Work to be completed.
Can you transcribe every line of the listing below word for word, leaving out the pictures?
--- Listed records Enclosed Below ---
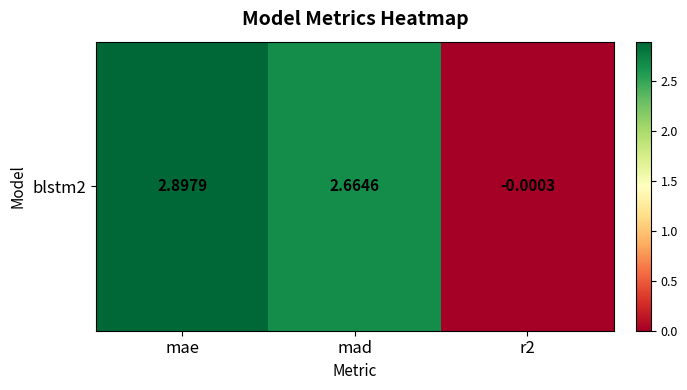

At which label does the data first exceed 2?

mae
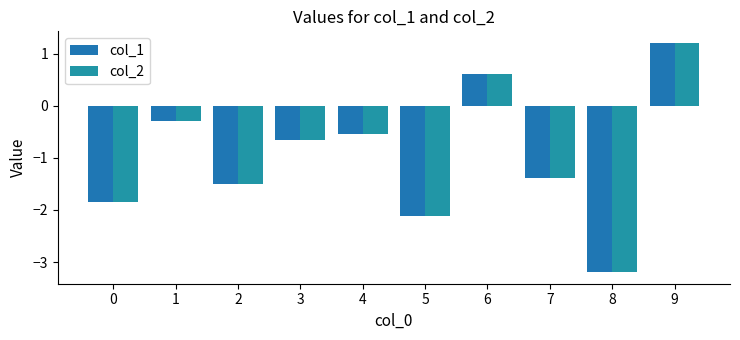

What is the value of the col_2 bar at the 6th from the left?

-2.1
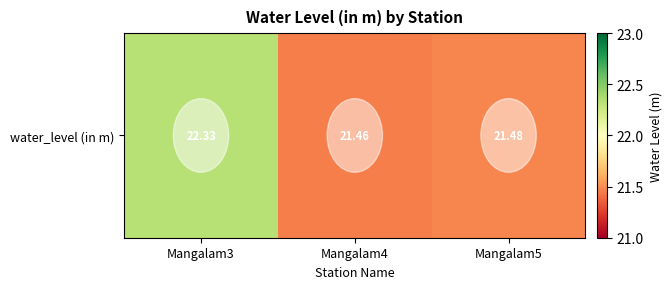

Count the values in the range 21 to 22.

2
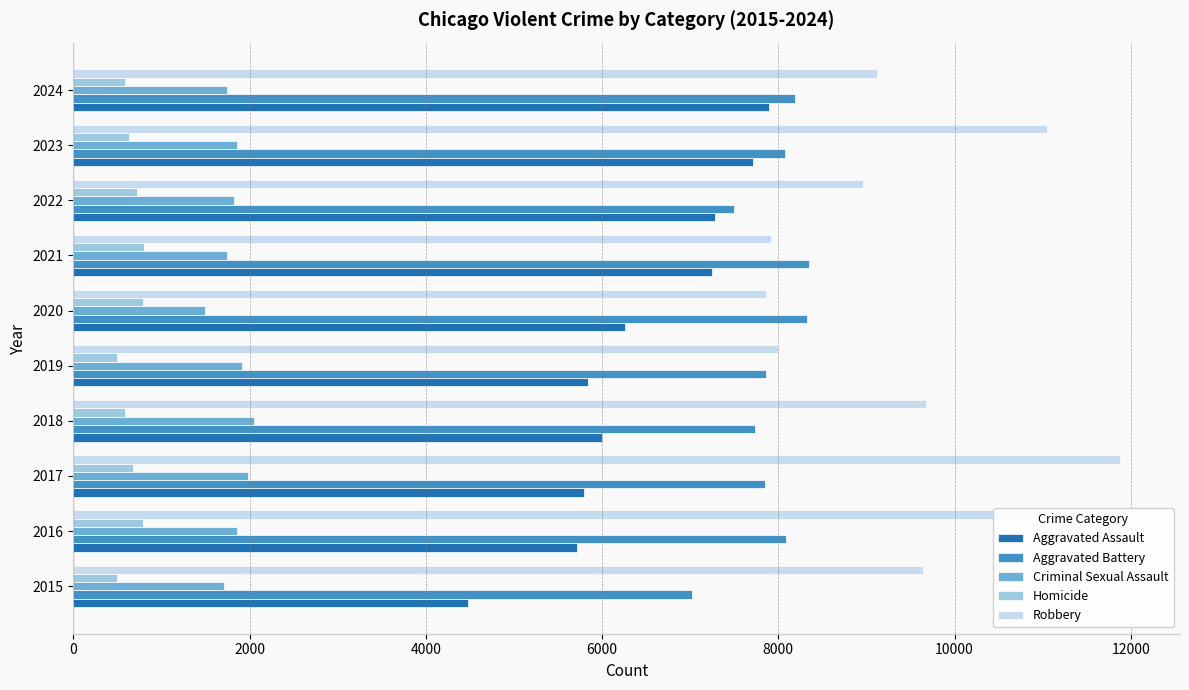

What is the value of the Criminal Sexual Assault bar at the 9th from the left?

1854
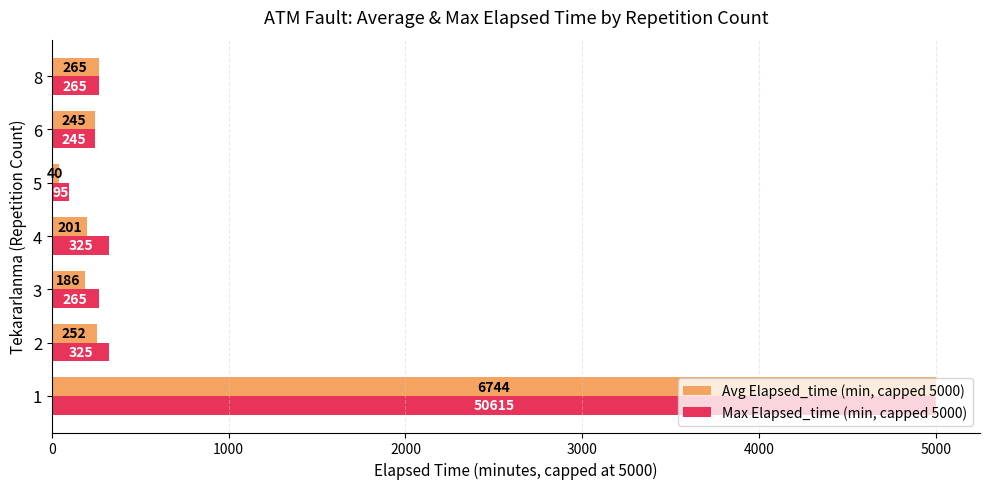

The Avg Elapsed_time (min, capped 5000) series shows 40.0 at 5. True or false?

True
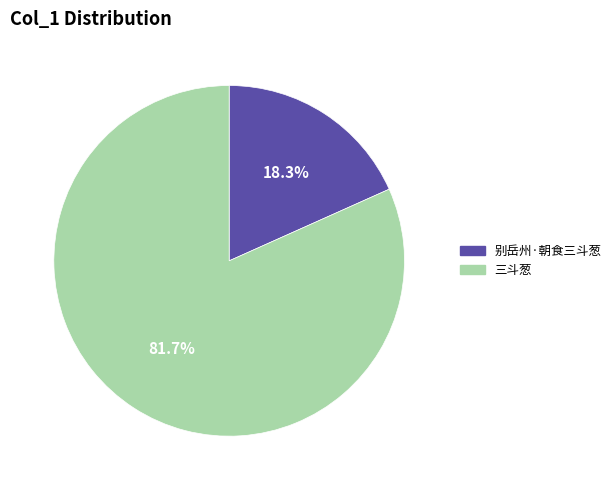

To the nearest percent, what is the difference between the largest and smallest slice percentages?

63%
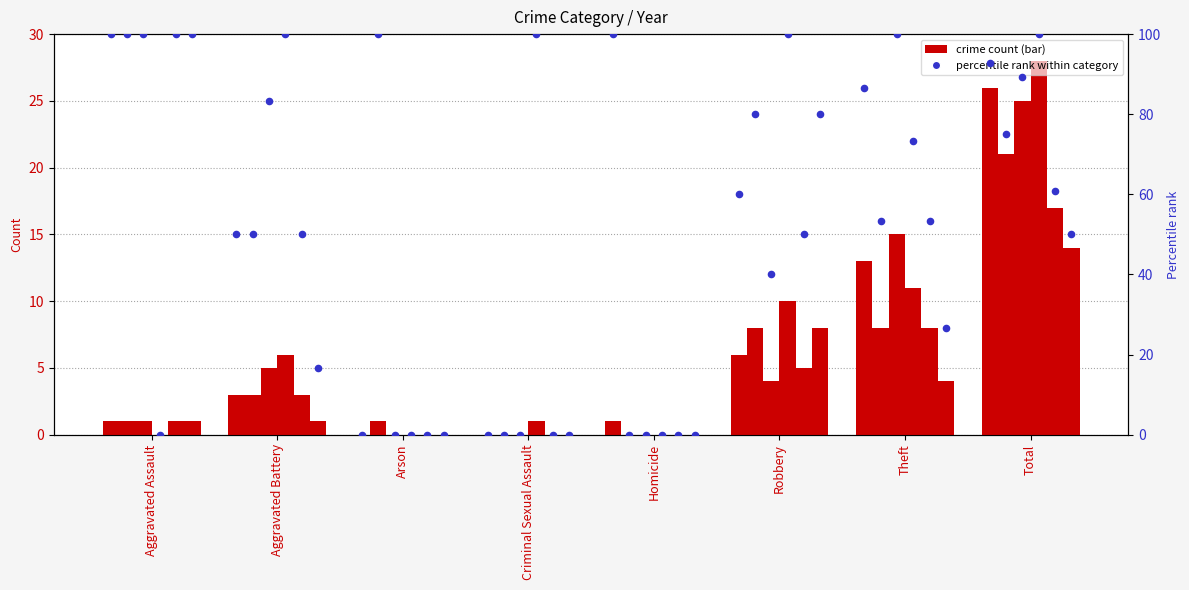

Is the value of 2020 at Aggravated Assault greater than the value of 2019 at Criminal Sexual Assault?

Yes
--- End of Enclosed Listed records ---
Your solution.
At which label does the data first exceed 2?

mae

What is the value of the col_2 bar at the 6th from the left?

-2.1

Count the values in the range 21 to 22.

2

What is the value of the Criminal Sexual Assault bar at the 9th from the left?

1854

The Avg Elapsed_time (min, capped 5000) series shows 40.0 at 5. True or false?

True

To the nearest percent, what is the difference between the largest and smallest slice percentages?

63%

Is the value of 2020 at Aggravated Assault greater than the value of 2019 at Criminal Sexual Assault?

Yes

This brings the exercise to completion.